9. "Have another doughnut": May 1988
Caught on videotape and later paid homage in the form of cruller-crunching Officer Koharski in Wayne's World, the Jim Schoenfeld-Don Koharski contretemps in the 1988 playoffs was the China Syndrome of lows during John Ziegler's tenure.
Ah, the inhumanity. On May 6, 1988, after a Bruins-New Jersey playoff game, an incensed Schoenfeld, the coach of the losing Devils, confronted Koharski, the ref, in the runway that leads to the dressing rooms in the Meadowlands arena. His famous utterance, without the expletive, was: "Have another doughnut, you fat pig." (For five bonus points, next time you see the video, see if you can spot Larry Brooks, the estimable New York Post columnist, who was working for the Devils at the time.)

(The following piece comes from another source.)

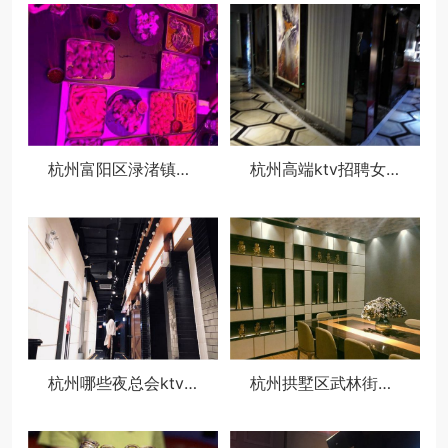
杭州富阳区渌渚镇附近夜场招聘女服务生,生意好好上班的
杭州高端ktv招聘女服务生,过年放假吗？
杭州哪些夜总会ktv招聘商务模特,薪资待遇包括基本工资外还有其他福利吗？
杭州拱墅区武林街道附近酒吧招聘点歌公主,过年放假吗？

The NHL decided to suspend Schoenfeld for one game, a ruling that sent the Devils scurrying to court to seek relief. The court indeed issued an injunction that allowed Schoenfeld to coach, and the infuriated officials decided to stage a one-game strike.
But that was hardly the end of the story. Facing his biggest on-ice crisis -- as you might recall, the 1980s were a heady time of goals and glory -- Ziegler was nowhere to be found. He was AWOL for three days before finally resurfacing in Boston, holding a press conference in a Boston hotel in which he left no clues to his whereabouts while looking and sounding utterly -- to borrow a Schoenfeld reference -- glazed.
10. Too many men: May 11, 1979
Hockey is a game of fundamentals: skating, passing, shooting, counting. No matter how hard they tried in the dying moments of Game 7 of the 1979 Wales Conference final in the Montreal Forum, the Bruins just couldn't get to five skaters.
In a scene that resembled a Mack Sennett comedy, the hard-luck Bruins, holding a one-goal lead over the three-time Stanley Cup champions, kept jumping over the boards. The charade went on for at least five seconds, until the bench-minor penalty was assessed. To his credit, Bruins coach Don Cherry never complained about it, taking his medicine in the form of a power-play goal, Guy Lafleur's slap shot from the right wing (after a pass back from Jacques Lemaire) that tied the score in regulation. The Canadiens would win the game on Yvon Lambert's overtime goal.
Montreal, of course, extended its dynasty because of the too-many-men penalty, beating the Rangers for the Cup and, in the process, avoiding a major embarrassment that had occurred in Game 2. After New York won the first game, Canadiens coach Scotty Bowman planned to yank star goalie Ken Dryden in favor of Bunny Larocque. But during warmups before the second game, Doug Risebrough, now the Minnesota general manager, rang a shot off Larocque's mask -- a hockey solecism -- that knocked out the unfortunate backup goalie. Bowman had no choice but to reinsert Dryden, who won four straight.